I would submit that, unless future matters that come before the Assembly could cause real or imagined prejudice to a trial or court hearing in the sense of either creating an atmosphere where a jury would be unable to deal fairly with the evidence put before it or perhaps affecting the future verdict, free speech, in the primacy of public interest, must be maintained in the chamber. It is time—and I commend this to members—that we adopt an approach to sub judice that is consonant with House of Representatives and Senate practices and incorporate it into the standing orders that govern our procedures in this place. That will help create a properly democratic chamber of debate and democracy. As Senator Eric Abetz said recently, it is a garden that needs careful tending.

What the motion does is clearly enunciate what the current practice is in the Senate, in the House of Representatives and, from what I can gather from the research the opposition has done, in other Australian parliaments as well. It does tend, to an extent, to codify the position. The discretion ultimately is yours, Mr Speaker, or your successors’.

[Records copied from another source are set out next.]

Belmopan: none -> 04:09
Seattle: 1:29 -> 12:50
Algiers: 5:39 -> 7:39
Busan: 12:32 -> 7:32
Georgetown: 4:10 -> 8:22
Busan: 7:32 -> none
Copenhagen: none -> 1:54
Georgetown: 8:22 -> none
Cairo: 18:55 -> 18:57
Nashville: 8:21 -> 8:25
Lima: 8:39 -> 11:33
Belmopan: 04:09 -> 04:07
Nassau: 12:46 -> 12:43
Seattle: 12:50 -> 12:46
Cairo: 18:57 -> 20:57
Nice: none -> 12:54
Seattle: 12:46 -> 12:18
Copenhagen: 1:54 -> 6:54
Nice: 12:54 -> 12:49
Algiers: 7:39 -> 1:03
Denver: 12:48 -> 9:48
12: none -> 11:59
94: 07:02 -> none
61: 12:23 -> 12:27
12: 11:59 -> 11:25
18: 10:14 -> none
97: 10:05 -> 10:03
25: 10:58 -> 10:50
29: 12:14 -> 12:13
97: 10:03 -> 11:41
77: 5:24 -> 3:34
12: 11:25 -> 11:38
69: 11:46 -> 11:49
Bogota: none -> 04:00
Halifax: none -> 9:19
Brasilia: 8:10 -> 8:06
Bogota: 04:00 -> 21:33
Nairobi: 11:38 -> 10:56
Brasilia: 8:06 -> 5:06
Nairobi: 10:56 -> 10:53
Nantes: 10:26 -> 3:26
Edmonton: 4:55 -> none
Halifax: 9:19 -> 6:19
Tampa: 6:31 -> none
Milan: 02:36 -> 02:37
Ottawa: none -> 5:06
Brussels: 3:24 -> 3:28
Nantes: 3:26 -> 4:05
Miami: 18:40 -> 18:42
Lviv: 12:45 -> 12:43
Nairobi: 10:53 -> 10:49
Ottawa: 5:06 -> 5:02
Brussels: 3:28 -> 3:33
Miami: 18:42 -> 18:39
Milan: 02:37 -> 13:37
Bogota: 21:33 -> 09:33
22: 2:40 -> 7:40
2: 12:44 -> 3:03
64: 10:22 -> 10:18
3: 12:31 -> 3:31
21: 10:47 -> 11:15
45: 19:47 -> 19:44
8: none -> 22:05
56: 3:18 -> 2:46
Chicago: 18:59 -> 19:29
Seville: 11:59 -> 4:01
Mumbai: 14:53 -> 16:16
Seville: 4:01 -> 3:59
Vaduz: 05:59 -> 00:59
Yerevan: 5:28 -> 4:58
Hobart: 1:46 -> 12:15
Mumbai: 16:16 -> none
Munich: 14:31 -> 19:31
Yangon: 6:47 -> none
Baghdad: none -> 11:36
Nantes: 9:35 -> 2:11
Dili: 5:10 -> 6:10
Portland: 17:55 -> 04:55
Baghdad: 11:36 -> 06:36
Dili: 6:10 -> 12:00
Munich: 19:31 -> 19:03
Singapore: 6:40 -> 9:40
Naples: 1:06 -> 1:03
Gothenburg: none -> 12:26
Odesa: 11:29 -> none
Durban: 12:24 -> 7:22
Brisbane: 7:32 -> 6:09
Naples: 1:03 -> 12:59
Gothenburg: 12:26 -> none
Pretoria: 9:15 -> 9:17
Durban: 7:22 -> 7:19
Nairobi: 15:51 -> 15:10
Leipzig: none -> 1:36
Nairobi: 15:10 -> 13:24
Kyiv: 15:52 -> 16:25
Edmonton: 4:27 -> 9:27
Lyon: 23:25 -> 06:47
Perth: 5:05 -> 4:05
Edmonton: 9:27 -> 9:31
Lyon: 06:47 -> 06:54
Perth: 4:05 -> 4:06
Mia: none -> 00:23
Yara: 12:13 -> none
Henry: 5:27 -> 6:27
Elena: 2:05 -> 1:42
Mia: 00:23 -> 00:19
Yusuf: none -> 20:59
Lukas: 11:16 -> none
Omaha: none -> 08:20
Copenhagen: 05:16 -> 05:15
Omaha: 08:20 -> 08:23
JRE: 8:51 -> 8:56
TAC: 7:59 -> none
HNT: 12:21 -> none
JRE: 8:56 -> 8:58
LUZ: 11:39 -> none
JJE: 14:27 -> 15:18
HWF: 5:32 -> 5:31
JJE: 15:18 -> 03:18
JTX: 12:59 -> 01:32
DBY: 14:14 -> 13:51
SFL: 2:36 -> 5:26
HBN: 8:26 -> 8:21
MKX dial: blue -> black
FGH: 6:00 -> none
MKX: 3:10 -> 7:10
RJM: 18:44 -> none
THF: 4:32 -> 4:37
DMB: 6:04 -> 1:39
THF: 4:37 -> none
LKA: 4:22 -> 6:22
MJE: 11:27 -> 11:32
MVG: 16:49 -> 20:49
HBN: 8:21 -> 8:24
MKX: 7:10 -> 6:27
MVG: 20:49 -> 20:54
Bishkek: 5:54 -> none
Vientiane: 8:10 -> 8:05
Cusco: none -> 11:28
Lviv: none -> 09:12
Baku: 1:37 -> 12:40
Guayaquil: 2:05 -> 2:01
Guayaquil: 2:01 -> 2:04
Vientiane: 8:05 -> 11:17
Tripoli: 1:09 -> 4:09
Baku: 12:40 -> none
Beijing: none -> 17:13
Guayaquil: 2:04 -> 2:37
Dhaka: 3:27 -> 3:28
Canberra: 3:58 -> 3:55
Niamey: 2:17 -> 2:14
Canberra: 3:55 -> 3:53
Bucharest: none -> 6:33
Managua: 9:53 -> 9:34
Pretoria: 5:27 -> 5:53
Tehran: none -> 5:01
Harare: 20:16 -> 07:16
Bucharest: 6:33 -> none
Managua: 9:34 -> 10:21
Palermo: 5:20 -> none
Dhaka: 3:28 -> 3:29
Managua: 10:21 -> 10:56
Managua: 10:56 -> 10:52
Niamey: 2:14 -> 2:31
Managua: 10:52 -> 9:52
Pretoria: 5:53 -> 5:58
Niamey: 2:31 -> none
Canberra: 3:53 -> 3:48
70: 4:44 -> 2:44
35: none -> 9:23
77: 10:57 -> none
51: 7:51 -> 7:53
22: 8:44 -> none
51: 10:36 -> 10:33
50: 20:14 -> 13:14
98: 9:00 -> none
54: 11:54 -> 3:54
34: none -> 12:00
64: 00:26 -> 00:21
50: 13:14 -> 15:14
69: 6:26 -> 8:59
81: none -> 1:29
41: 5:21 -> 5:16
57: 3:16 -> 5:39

There is the addition, which Mr Seselja will talk to at further length, in relation to the matter, which we think is sensible, that, if a point is raised with you, Mr Speaker, or with anyone else in the chair, that sub judice should be invoked, it should be demonstrated by the member who raises it that such a debate will lead to that clear and substantial danger of prejudice in the court proceedings which is the principle that is enunciated and has been enunciated for many decades now in House of Representatives Practice and Senate Practice.

I commend the motion to the Assembly.